Who is behind IWL? Though the site might seem the idle dalliance of an English professor on summer break, it was created by Dmitry Chestnykh, a 27-year-old Russian software programmer currently living in Montenegro. Though he speaks English reasonably well, it's his second language. In his own words, Dmitry wanted it to be educational. Chestnykh modeled the site on software for e-mail spam filters. This means that the site's text analysis is largely keyword based. Even if you write in short, declarative, Hemingwayesque sentences, its your word choice that may determine your comparison. Most writers will tell you, though, that the most telling signs of influence come from punctuation, rhythm and structure. I Write Like does account for some elements of style by things such as number of words per sentence.
Chestnykh says “Actually, the algorithm is not a rocket science, and you can find it on every computer today. It’s a Bayesian classifier, which is widely used to fight spam on the Internet. Take for example the “Mark as spam” button in Gmail or Outlook. When you receive a message that you think is spam, you click this button, and the internal database gets trained to recognize future messages similar to this one as spam. This is basically how “I Write Like” works on my side: I feed it with “Frankenstein” and tell it, “This is Mary Shelley. Recognize works similar to this as Mary Shelley.” Of course, the algorithm is slightly different from the one used to detect spam, because it takes into account more stylistic features of the text, such as the number of words in sentences, the number of commas, semicolons, and whether the sentence is a direct speech or a quotation.”
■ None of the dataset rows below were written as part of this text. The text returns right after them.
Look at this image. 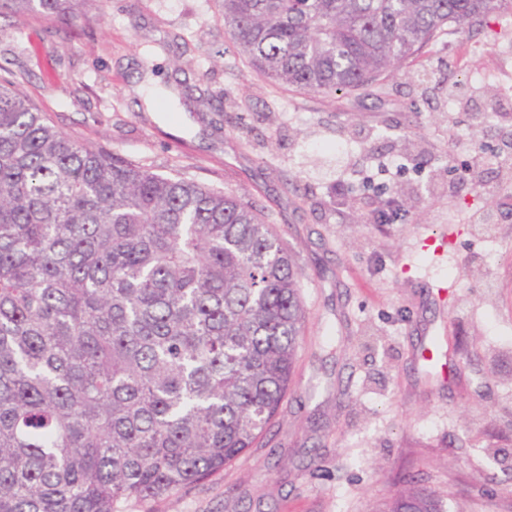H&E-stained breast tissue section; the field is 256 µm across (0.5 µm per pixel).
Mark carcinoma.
<instances>
[{"mask_svg": "<svg viewBox=\"0 0 512 512\" xmlns=\"http://www.w3.org/2000/svg\"><path fill=\"white\" fill-rule=\"evenodd\" d=\"M94 0H0L78 19ZM268 83L377 84L512 0H221ZM305 311L291 251L235 194L62 131L0 66V512H113L224 469L288 392ZM380 512H445L427 489Z\"/></svg>", "mask_w": 512, "mask_h": 512, "instance_id": "carcinoma-1", "label": "carcinoma"}]
</instances>
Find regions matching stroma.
I'll return each mask as SVG.
<instances>
[{"label":"stroma","instance_id":"1","mask_svg":"<svg viewBox=\"0 0 512 512\" xmlns=\"http://www.w3.org/2000/svg\"><path fill=\"white\" fill-rule=\"evenodd\" d=\"M0 64L68 135L234 192L301 271L303 336L264 436L114 512H372L420 487L450 512H512V13L336 95L253 72L220 0L5 14Z\"/></svg>","mask_w":512,"mask_h":512}]
</instances>
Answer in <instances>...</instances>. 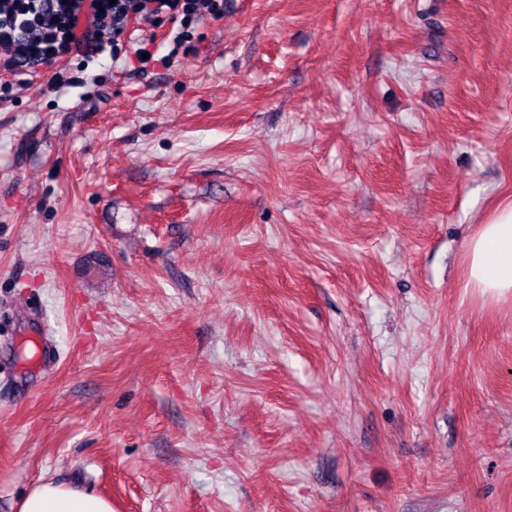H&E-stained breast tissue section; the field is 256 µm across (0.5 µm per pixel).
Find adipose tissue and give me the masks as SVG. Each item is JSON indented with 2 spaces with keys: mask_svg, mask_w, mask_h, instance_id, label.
<instances>
[{
  "mask_svg": "<svg viewBox=\"0 0 512 512\" xmlns=\"http://www.w3.org/2000/svg\"><path fill=\"white\" fill-rule=\"evenodd\" d=\"M470 284L483 295H512V205L496 211L467 242ZM18 512H112L105 499L51 481L19 502Z\"/></svg>",
  "mask_w": 512,
  "mask_h": 512,
  "instance_id": "1",
  "label": "adipose tissue"
}]
</instances>
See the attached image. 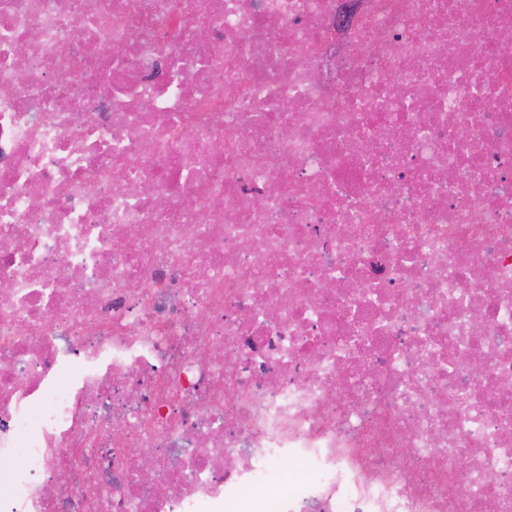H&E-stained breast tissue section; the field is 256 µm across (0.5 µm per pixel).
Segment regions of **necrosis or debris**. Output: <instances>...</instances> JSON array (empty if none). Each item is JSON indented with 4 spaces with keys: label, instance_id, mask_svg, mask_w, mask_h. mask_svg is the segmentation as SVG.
<instances>
[{
    "label": "necrosis or debris",
    "instance_id": "obj_1",
    "mask_svg": "<svg viewBox=\"0 0 512 512\" xmlns=\"http://www.w3.org/2000/svg\"><path fill=\"white\" fill-rule=\"evenodd\" d=\"M506 33L0 0V512H512Z\"/></svg>",
    "mask_w": 512,
    "mask_h": 512
}]
</instances>
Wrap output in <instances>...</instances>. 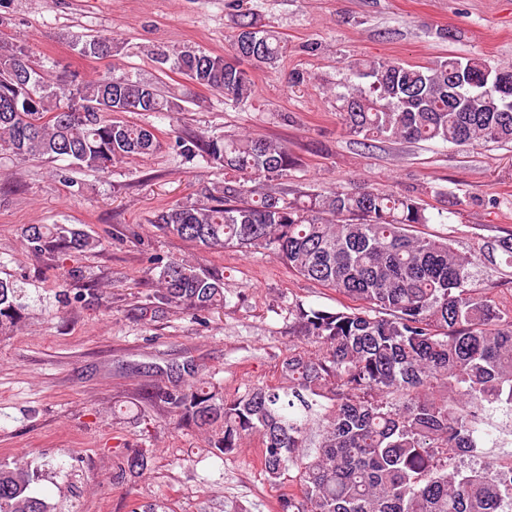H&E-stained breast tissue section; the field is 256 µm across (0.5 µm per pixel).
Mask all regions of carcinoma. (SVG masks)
Here are the masks:
<instances>
[{
    "label": "carcinoma",
    "instance_id": "cac0c4a2",
    "mask_svg": "<svg viewBox=\"0 0 512 512\" xmlns=\"http://www.w3.org/2000/svg\"><path fill=\"white\" fill-rule=\"evenodd\" d=\"M231 53L160 52L173 73L245 104L255 95L232 59L256 43L257 66H274L285 44L247 13L238 15ZM335 93L345 128L363 139L433 140L461 147L512 142V94L500 68L479 56H449L431 67L362 59ZM165 115L176 98L122 74L67 78L37 69L24 43L0 45V151L23 161L67 157L80 169L153 155L152 128L109 118V108ZM180 153L224 170L208 204H175L151 223L166 235L216 252L269 253L296 274L354 306L327 311L294 299L288 328L304 346L282 360L284 384L250 385L232 398L193 360L148 367L142 406L158 407L224 456L242 439L261 441L260 464L277 482L295 469L298 492L279 512H512V475L462 473L457 457L476 448L487 413L512 407V310L494 299L481 268L512 267V234L486 242L482 257L447 237L419 235L431 216L417 199L366 185L287 202L264 183L294 165L284 143L251 135L181 138ZM24 247L62 263L102 245L81 228L27 224ZM149 305L206 322L224 307L223 278L177 257H156ZM24 290L0 279V339L25 326ZM135 450L117 474L151 463ZM39 469L0 462V512H55L34 489Z\"/></svg>",
    "mask_w": 512,
    "mask_h": 512
}]
</instances>
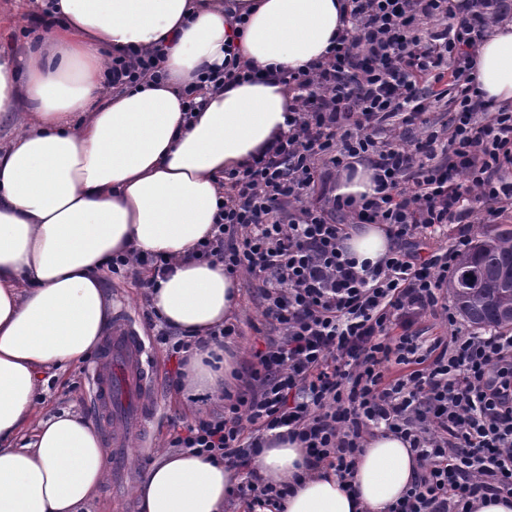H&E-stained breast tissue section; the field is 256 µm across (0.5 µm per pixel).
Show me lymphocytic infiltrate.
Returning a JSON list of instances; mask_svg holds the SVG:
<instances>
[{
	"instance_id": "f902f5d3",
	"label": "lymphocytic infiltrate",
	"mask_w": 512,
	"mask_h": 512,
	"mask_svg": "<svg viewBox=\"0 0 512 512\" xmlns=\"http://www.w3.org/2000/svg\"><path fill=\"white\" fill-rule=\"evenodd\" d=\"M346 2L326 60L285 76L287 133L225 172L196 250L250 277L273 334L221 409L183 422L170 445L240 471L246 512H279L287 485L252 465L270 432L346 482L365 434L382 427L422 466L391 512H472L479 495H512V332L460 333L442 290L473 243L472 217L512 212V107L481 99L471 73L492 13H511L512 0ZM442 101L451 111L437 130L429 114ZM354 158L376 184L357 204L333 194ZM355 224L385 225L393 246L377 264L346 251ZM438 312L450 334L416 336ZM234 333L160 330L169 386H181L192 349Z\"/></svg>"
}]
</instances>
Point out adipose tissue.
<instances>
[{"mask_svg":"<svg viewBox=\"0 0 512 512\" xmlns=\"http://www.w3.org/2000/svg\"><path fill=\"white\" fill-rule=\"evenodd\" d=\"M52 18L23 56L0 51V111L22 103L26 129L0 149V512H89L105 481L101 441L64 411L37 417L40 377L79 364L110 326L100 271L118 254H162L173 269L152 303L165 323L206 335L238 305L237 277L194 259L210 234L224 174L281 133V76L324 61L345 0H44ZM161 50L164 79L108 84L115 58ZM258 71L218 90L198 75L227 53ZM484 99L512 104V22L495 25L473 69ZM195 100L187 110V100ZM377 263L389 242L361 224L344 242ZM189 359L185 384L220 393L232 357ZM299 444L269 439L259 474L288 483L281 512H390L421 463L389 432L367 438L344 490L306 470ZM238 478L222 461L160 453L134 489L139 512H224Z\"/></svg>","mask_w":512,"mask_h":512,"instance_id":"obj_1","label":"adipose tissue"}]
</instances>
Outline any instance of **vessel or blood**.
<instances>
[{
	"label": "vessel or blood",
	"instance_id": "1",
	"mask_svg": "<svg viewBox=\"0 0 512 512\" xmlns=\"http://www.w3.org/2000/svg\"><path fill=\"white\" fill-rule=\"evenodd\" d=\"M155 354L137 323L117 312L98 361L89 369L91 405L112 458V475L121 477L124 451L138 441L156 408Z\"/></svg>",
	"mask_w": 512,
	"mask_h": 512
}]
</instances>
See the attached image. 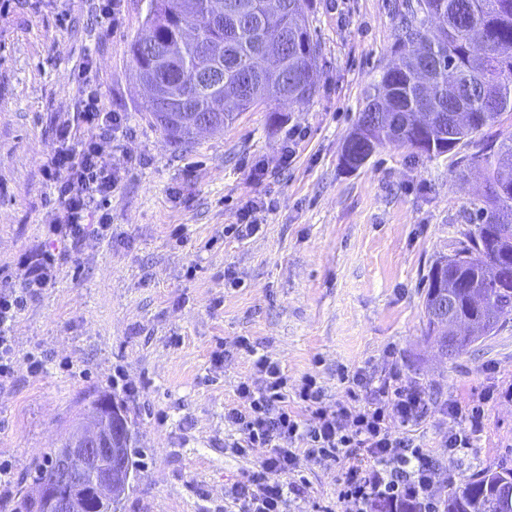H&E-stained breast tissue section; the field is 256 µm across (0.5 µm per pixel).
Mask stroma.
<instances>
[{"instance_id":"35a3bbf8","label":"stroma","mask_w":512,"mask_h":512,"mask_svg":"<svg viewBox=\"0 0 512 512\" xmlns=\"http://www.w3.org/2000/svg\"><path fill=\"white\" fill-rule=\"evenodd\" d=\"M314 3L315 96L256 105L188 146L149 121L136 80L130 45L149 0H120L114 30L96 0L0 9V268L46 240L52 190L42 169L59 147L57 126L80 110L83 63L95 66L105 109L128 119L105 147L120 175L109 234L63 249L56 279L13 326L17 356H41L46 368H18L0 387V462L13 473L0 512H19L46 452L89 401L112 394L144 454L122 512H227L232 486L263 454L228 449L239 433L224 420L239 382L263 386L257 354L277 361L289 385L315 378L332 408L348 403L355 372L399 368L431 403L417 439L456 481L512 466V322L457 358L438 357L425 339L427 276L464 241L484 185L459 180L453 155L391 144L358 170L342 166L364 96L392 58L403 0ZM253 201L259 231L236 232ZM452 402L484 408L471 448L455 455L443 447L461 428ZM339 469L331 458L303 462L288 512H351L336 501Z\"/></svg>"}]
</instances>
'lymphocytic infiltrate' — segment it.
Returning a JSON list of instances; mask_svg holds the SVG:
<instances>
[{"instance_id":"obj_1","label":"lymphocytic infiltrate","mask_w":512,"mask_h":512,"mask_svg":"<svg viewBox=\"0 0 512 512\" xmlns=\"http://www.w3.org/2000/svg\"><path fill=\"white\" fill-rule=\"evenodd\" d=\"M81 111L76 122L59 126L61 144L43 169L55 195L57 213L48 228L51 240L74 246L90 227L107 231L109 213L93 215L94 204L105 201L119 184L106 163L101 145L110 141L121 125L119 114L104 111L89 70H82ZM60 253L42 248L20 256L25 271L19 287L0 289V385L11 380L19 366L30 373L43 371L42 360L15 354L13 325L25 307L27 293L43 288L56 277ZM254 367L265 373L264 387L239 382L237 400L224 411V419L237 431L232 447L241 456L253 449L265 455L231 492L234 512H285L302 461L327 457L342 461L344 471L336 482V500L353 504V512H441L439 487L454 482L431 451L417 444L412 433L426 420L430 402L423 391L405 383L398 369L379 377L359 372L353 387L369 391L362 406H323L313 379L289 389L282 368L266 356ZM302 447H295V440Z\"/></svg>"}]
</instances>
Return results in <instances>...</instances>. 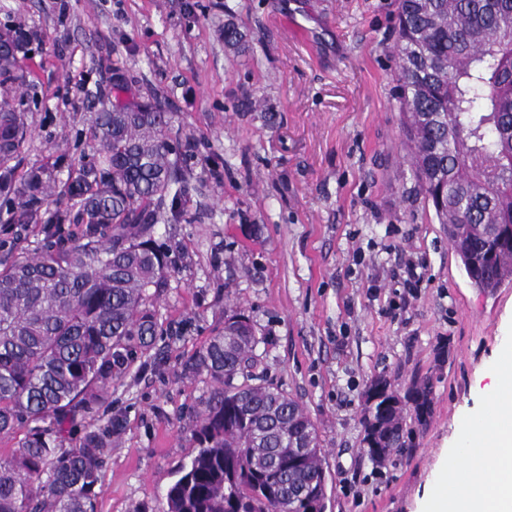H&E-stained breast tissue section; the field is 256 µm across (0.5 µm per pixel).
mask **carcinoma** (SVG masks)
Segmentation results:
<instances>
[{"label":"carcinoma","mask_w":512,"mask_h":512,"mask_svg":"<svg viewBox=\"0 0 512 512\" xmlns=\"http://www.w3.org/2000/svg\"><path fill=\"white\" fill-rule=\"evenodd\" d=\"M244 34L224 25V45ZM26 37L0 32V85L19 80ZM397 97L411 143L409 165L427 207L471 283L493 291L512 278V246L487 257L474 225L512 224V0H399ZM112 90L86 91L91 152L57 157L17 175L31 130L24 105L0 106V435L24 430L0 458V512H97L103 455L124 420L98 423L104 392L161 332L153 303L166 286L169 249L154 235L169 199L186 191L169 113L128 93L122 69ZM69 168L46 205L53 170ZM17 224H38L43 244L15 251ZM224 316L185 362L221 387L203 402L198 452L166 493V512H284L303 486L325 480L321 450L298 466L288 452L319 440L306 410L283 390L253 384L254 325ZM242 377L239 384L234 383ZM365 395L367 455L382 463L413 448L432 414L433 383L412 378L400 395L379 377Z\"/></svg>","instance_id":"1"}]
</instances>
Chestnykh has uploaded works by about 50 authors — three books for each, he said. That, too, explains some of its shortcomings. Melville, for example, isn't in the system. But Chestnykh never expected the sudden success of the site and he plans to improve its accuracy by including more books and adding a probability percentage for each result. He hopes it can eventually be profitable.
Whatever the deficiencies of I Write Like, it does exude a love of writing and its many techniques. The site's blog updates with inspiring quotations from writers, and Chestnykh — whose company, Coding Robots, is also working on blog editing and diary writing software — shows a love of literature. He counts Gabriel Garcia Marquez and Agatha Christie among his favorites.
Whatever the strengths and weaknesses of IWL, it is sure that the algorithm does work and work well for almost any writing you submit. It analyzes with a certain probability and brackets you the author with someone well known. It is expected that each article we write has a different style and probably what is really required is another meta-level algorithm that can take various articles from an author and rather than saying that one writes like Arthur C Clarke, other like Isaac Asimov and Dan Brown, it should say your set of articles have a writing style like Isaac Asimov (I would like to hear it that way ;-)
Be that as it may, the educational value is there. This is by far the best known example of Bayesian classification I have heard and another point in the case for making teachings of quantitative methods in probability and statistics more interesting than it is !